Bandwidth Management (BWM): Refers to any of a variety of algorithms or methods used to shape traffic or police traffic. Shaping often refers to the management of outbound traffic, while policing often refers to the management of inbound traffic (also known as admission control). There are many different methods of bandwidth management, including various queuing and discarding techniques, each with their own design strengths. SonicWALL employs a Token Based Class Based Queuing method for inbound and outbound BWM, as well as a discard mechanism for certain types of inbound traffic.
Guaranteed Bandwidth: A declared percentage of the total available bandwidth on an interface which will always be granted to a certain class of traffic. Applicable to both inbound and outbound BWM. The total Guaranteed Bandwidth across all BWM rules cannot exceed 100% of the total available bandwidth. SonicOS Enhanced 5.0 and higher enhances the Bandwidth Management feature to provide rate limiting functionality. You can now create traffic policies that specify maximum rates for Layer 2, 3, or 4 network traffic. The Guaranteed Bandwidth can also be set to 0%.
Ingress BWM: The ability to shape the rate at which traffic enters a particular interface. For TCP traffic, actual shaping occurs when the rate of the ingress flow can be adjusted by the TCP Window Adjustment mechanism. For UDP traffic, a discard mechanism is used since UDP has no native feedback controls.
Maximum Bandwidth: A declared percentage of the total available bandwidth on an interface defining the maximum bandwidth to be allowed to a certain class of traffic. Applicable to both inbound and outbound BWM. Used as a throttling mechanism to specify a bandwidth rate limit. The Bandwidth Management feature is enhanced to provide rate limiting functionality. You can now create traffic policies that specify maximum rates for Layer 2, 3, or 4 network traffic.

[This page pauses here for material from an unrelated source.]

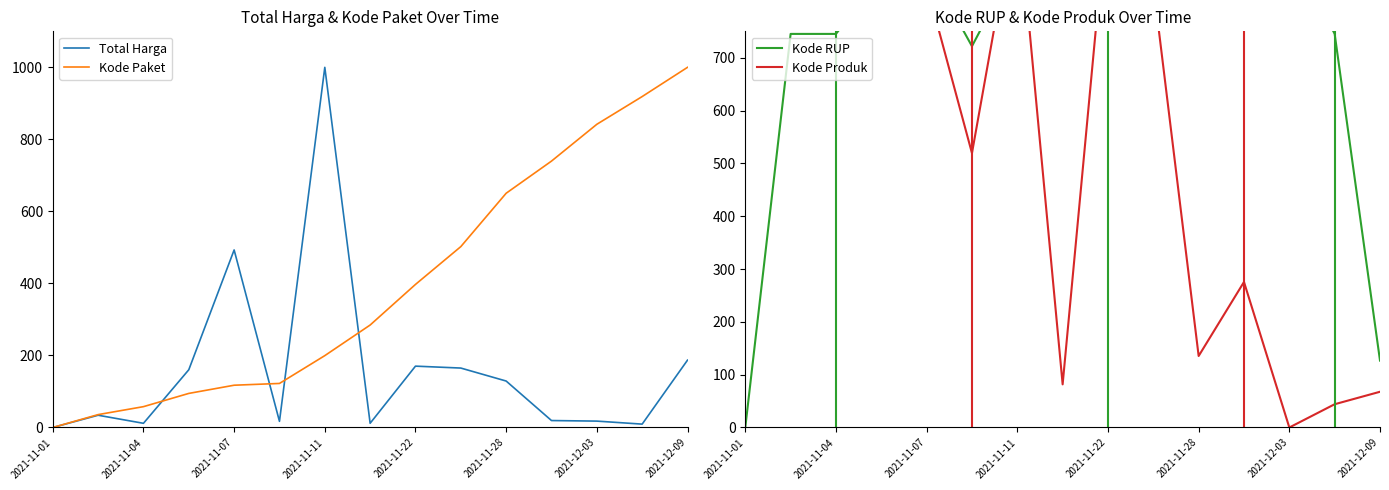

The value of Total Harga at 2021-11-07 is 853.4. True or false?

False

This enables bandwidth management in cases where the primary WAN link fails over to a secondary connection that cannot handle as much traffic.The Maximum Bandwidth can be set to 0%, which will prevent all traffic.
Egress BWM: Conditioning the rate at which traffic is sent out an interface. Outbound BWM uses a credit (or token) based queuing system with 8 priority rings to service different types of traffic, as classified by Access Rules.
Priority: An additional dimension used in the classification of traffic. SonicOS uses eight priority values (0 = highest, 7 = lowest) to comprise the queue structure used for BWM. Queues are serviced in the order of their priority.
Queuing: To effectively make use of the available bandwidth on a link. Queues are commonly employed to sort and separately manage traffic after it has been classified.